> [Text passage]:
○ ○ ○

Category Archives: Cooking Can Be Fun!

Chocolatey-Chippy, Sure-to-Get-Eaten Banana Bread

Probably everybody makes banana bread when you’ve got some extra ripe bananas that need using up, but my son Joel’s turns out so well that I asked if I could share his recipe. “But Mom!” he protested, “I just use your recipe, except I use half the sugar and add a package of chocolate chips.” Okay! We can do that. Here it is:

Chocolatey-Chippy Banana Bread

Cream together:
1 stick of softened butter
1/2 cup sugar

Then add:
2 eggs
2 cups flour
1 teaspoon baking powder
1/2 teaspoon baking soda
1/2 teaspoon salt
2-4 bananas (whatever you have left over; the more bananas, the longer you’ll need to bake it)

Beat until smooth, then add:
1   12-oz. package chocolate chips for sure, and if you want
1 cup walnuts or pecans (totally optional)

Pour into a loaf pan and bake at 350°F. for 40-50 minutes or until golden brown on top and somewhat firm to the touch (starting to form a crust). We usually make banana bread for dinner (since it takes so long to bake) but serve the rest with breakfast the following morning. You can also make this recipe into muffins or glaze the tops with cream cheese frosting to make them into cupcakes, but then they’re undeniably a dessert rather than any semblance of a “bread” or morning “pastry!”  🙂

Oil and perfume make the heart glad,
and the sweetness of a friend comes from his earnest counsel
” (Proverbs 27:9).

Spaghetti and Meatballs: Classic Favorite with an Attitude

On our first anniversary, I told Alan I’d make anything he wanted for dinner, assuming it would be something we couldn’t usually afford, like lobster or steak. Do you know what he wanted? Spaghetti and meatballs! It was then I realized he might be Scottish by heritage, but he has an Italian stomach! So, for the next forty-five years, if I really want to spoil him, I roll out that ever-lovin’ classic, spaghetti and meatballs! It’s so simple that you probably don’t think it’s even worth discussing, but I have found a few ways to add taste points that make it more memorable, and I’ll include those at the end. Meanwhile, here’s the basic:

Classic Spaghetti and Meatballs
(serves 6± depending on how much you eat!!)

○ ○ ○

> [Records shown]:

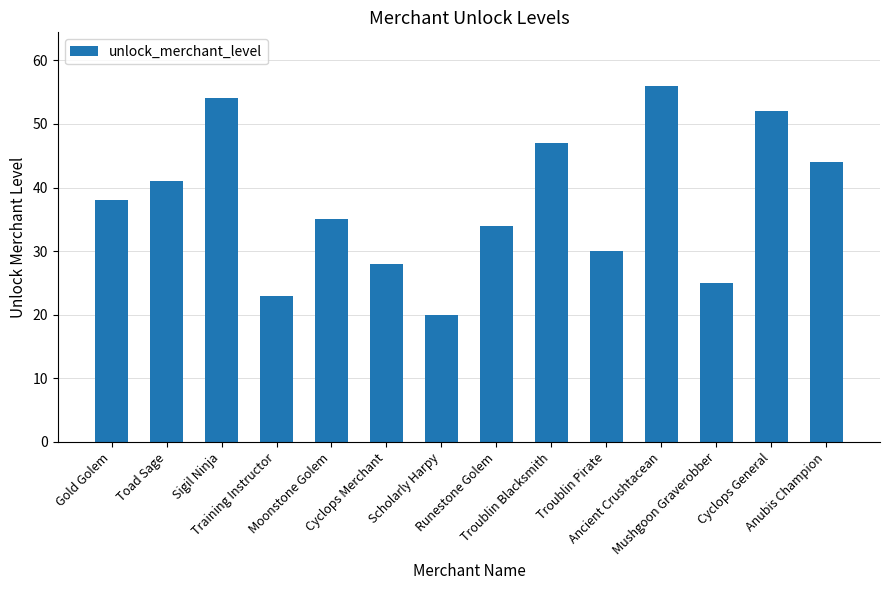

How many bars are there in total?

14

○ ○ ○

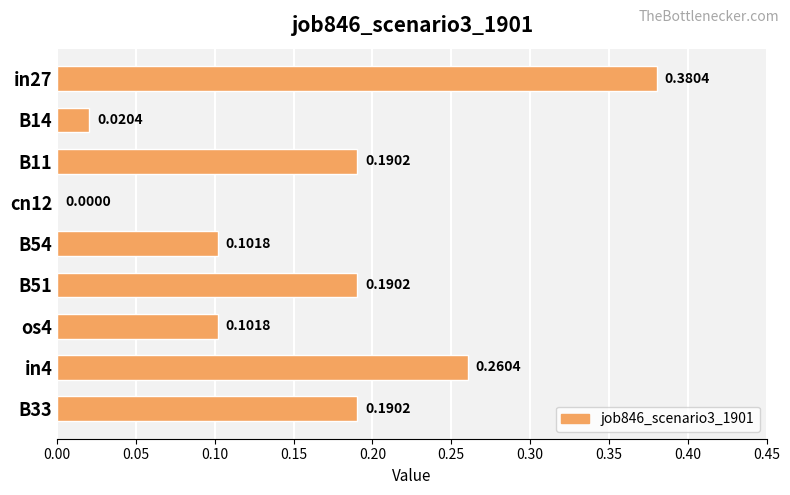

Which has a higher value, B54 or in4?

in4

○ ○ ○

> [Exercise requirements]:
[A] From the recipe page, write out the stretch from "Spaghetti and Meatballs: Classic" through "much you eat!!)".
[B] According to the recipe page, what did Alan ask for when offered any dinner he wanted on the first anniversary?
[C] Carry the recipe page onward from its last line, the serving note under "Classic Spaghetti and Meatballs."
The items have no connection to the recipe page.

> [Results by task]:
[A]
Spaghetti and Meatballs: Classic Favorite with an Attitude

On our first anniversary, I told Alan I’d make anything he wanted for dinner, assuming it would be something we couldn’t usually afford, like lobster or steak. Do you know what he wanted? Spaghetti and meatballs! It was then I realized he might be Scottish by heritage, but he has an Italian stomach! So, for the next forty-five years, if I really want to spoil him, I roll out that ever-lovin’ classic, spaghetti and meatballs! It’s so simple that you probably don’t think it’s even worth discussing, but I have found a few ways to add taste points that make it more memorable, and I’ll include those at the end. Meanwhile, here’s the basic:

Classic Spaghetti and Meatballs
(serves 6± depending on how much you eat!!)

[B] Spaghetti and meatballs.

[C]
Add together in a large mixing bowl:
1 pound hamburger (or ground chuck, ground round, or whatever you like)
1 cup bread crumbs (make your own by toasting old bread and crushing the slices in a paper bag with a rolling pin, or buy some already made)
1 egg
1 teaspoon Montreal steak seasoning (or your favorite)
1 tablespoon crushed garlic (fresh is best, but you can use commercially prepared or even crushed, dried garlic)
1/2 teaspoon onion powder (or 1 finely chopped onion if you’re an onion lover)
1/2 teaspoon basil
1/2 teaspoon oregano
1/2 teaspoon salt
1/2 teaspoon pepper   Mix thoroughly (may as well get your hands dirty; it takes less time) and form into golf-ball-sized balls (or smaller, depending on your taste). Fry in a large skillet until well browned and cooked through, turning carefully just once or twice so they don’t burn. . . or fall apart on you.

Meanwhile, prepare your Pasta Sauce:

In a very large saucepan, saute with 2 tablespoons of butter:
1 large onion, finely chopped
1 large pepper, chopped (any color you choose; green works fine and provides good color contrast, but other colors are sweeter)
8 oz. chopped mushrooms (any edible variety you like!)
1/2 teaspoon seasoning salt (I like Lawry’s, but use whatever you like)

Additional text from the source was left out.